While many projects have progressed in private sector, not many projects in cooperatives could progress due to bank loans not being sanctioned. The banking fraternity’s current mindset to put sugar sector in “Caution list” needs to be changed. Excess land value surrounding mill may be taken for collateral security while sanctioning loans for financially weak mills. The Government should provide alternatives in ways to stop hindrance of progress of the cooperative mills due to this. The subsidies should also be credited in farmers account.  

We have proposed for subsidization of railway freight for North East States for Cooperatives. Cooperatives are ready to supply more sugar for third party MIEQ also. Here, reduction in stock is required for timely start of the sugar mills, otherwise there may be issues eve for pre-seasonal expenses like advance payment of H&T etc.

If the Rangrajan committee recommended model of revenue is implemented pan India for Sugarcane Pricing by amending sugarcane control order along with implementation of Escrow account and direct crediting of cane price, the cane growers would get relief from perpetual cane arrears causing frustration. Adding to this, the cane pricing policy should also be rationalized by linking cane price with revenue and there should be a creation of Cane Farmers Welfare Fund (CFWF) to bridge the gap between what the industry is able to pay and FRP fixed by the GOI. And apart from this if state Govt. wants to announce their SAP over & above GOI’s FRP, then State Govt. should make budgetary provision for the same”, he continued.

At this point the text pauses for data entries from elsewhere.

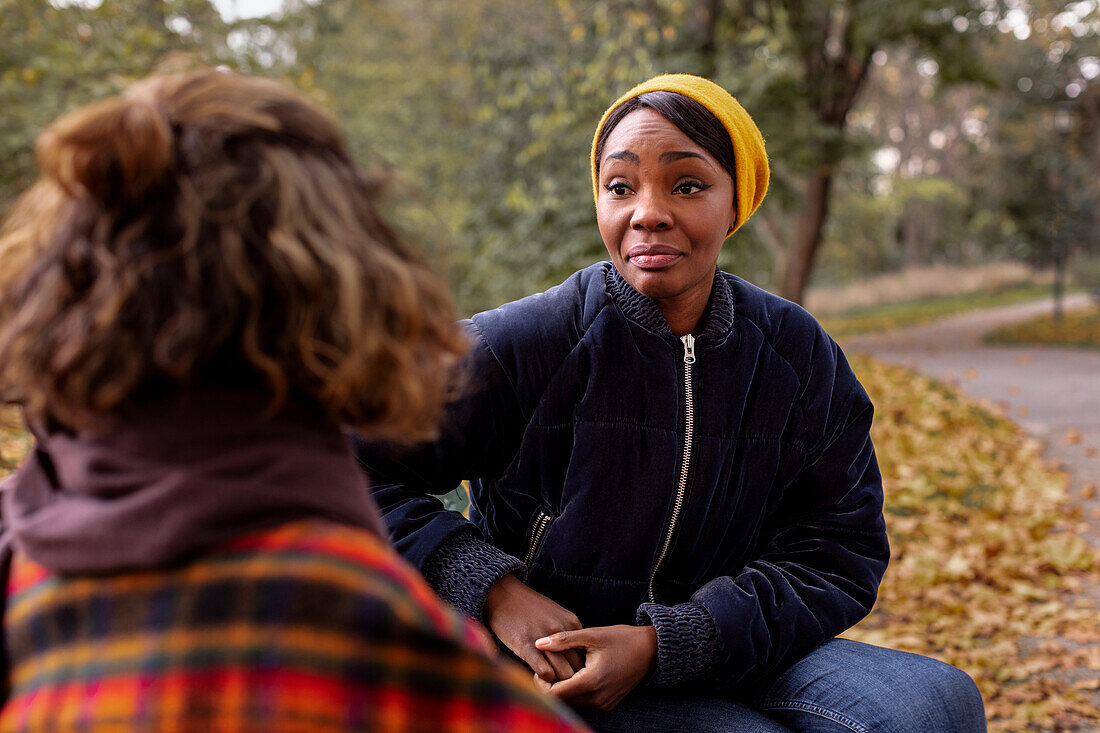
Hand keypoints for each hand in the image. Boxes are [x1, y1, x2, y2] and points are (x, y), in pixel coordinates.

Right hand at [485, 573, 584, 681]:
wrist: (503, 595)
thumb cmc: (528, 608)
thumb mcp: (555, 614)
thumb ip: (568, 634)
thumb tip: (577, 659)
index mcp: (572, 623)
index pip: (587, 655)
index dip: (582, 669)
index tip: (574, 676)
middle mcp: (562, 631)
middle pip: (579, 667)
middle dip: (573, 680)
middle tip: (564, 687)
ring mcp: (545, 639)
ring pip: (564, 674)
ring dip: (558, 684)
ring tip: (551, 685)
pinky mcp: (527, 646)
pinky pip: (545, 673)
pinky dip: (544, 681)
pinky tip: (537, 678)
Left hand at [533, 624, 656, 710]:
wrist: (650, 651)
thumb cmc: (621, 639)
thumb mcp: (591, 635)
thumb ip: (563, 640)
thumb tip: (538, 643)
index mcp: (591, 682)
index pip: (554, 694)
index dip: (541, 683)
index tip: (540, 667)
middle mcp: (597, 699)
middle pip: (561, 700)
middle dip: (550, 685)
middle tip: (547, 666)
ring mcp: (603, 704)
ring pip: (572, 702)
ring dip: (563, 688)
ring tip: (561, 667)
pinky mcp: (607, 704)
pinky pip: (583, 701)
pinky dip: (575, 690)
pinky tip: (576, 673)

Currently the Minimum Selling Price of Sugar is Rs3100/Qntl needs to be revised upward by computing all the actual costs on finance and depreciation so as to bring it close to, if not more than, the average cost of production. Revising the MSP with a difference of Rs.200/Qntl between M-30 and S-30 to enable parity in ex-mill sugar prices pan India will reduce the financial stress for fully paying FRP of sugarcane by the mills.”

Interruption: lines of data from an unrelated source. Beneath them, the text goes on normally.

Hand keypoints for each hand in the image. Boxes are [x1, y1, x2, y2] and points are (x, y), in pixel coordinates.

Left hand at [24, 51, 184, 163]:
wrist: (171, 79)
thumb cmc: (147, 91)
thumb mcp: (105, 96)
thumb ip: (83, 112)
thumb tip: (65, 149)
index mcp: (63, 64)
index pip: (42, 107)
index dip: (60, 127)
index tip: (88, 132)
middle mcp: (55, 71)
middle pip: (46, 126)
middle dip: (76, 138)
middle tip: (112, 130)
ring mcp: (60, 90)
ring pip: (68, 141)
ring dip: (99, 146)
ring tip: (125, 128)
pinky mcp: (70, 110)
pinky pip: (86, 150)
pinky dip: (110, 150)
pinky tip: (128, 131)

Mr.Naiknavare also shared, “Industrial buyers consume 60 to 70% of the total domestic consumption and to bring financial stability; Dual pricing of sugar is need of the hour, Rs.60/kg for industrial consumers & Rs.35/kg for household consumers. To maintain better quality standards, jute packaging compulsion should be completely diluted.”

Where the sugar industry is divided into segments of stakeholders, the Cooperative sugar sector that attributes to a farmers organization contributes about 35% of total sugar production in India and also plays a vital role in direct and indirect employment generation of rural folks. The sector has approximately 55 lakh small and marginal cane growers are member shareholders and are directly connected with federal bodies. The National Federation of Cooperative Sugar Factories (NFCSF) has tried to be the voice of this fraternity and synergy to develop the Indian Sugar Industry.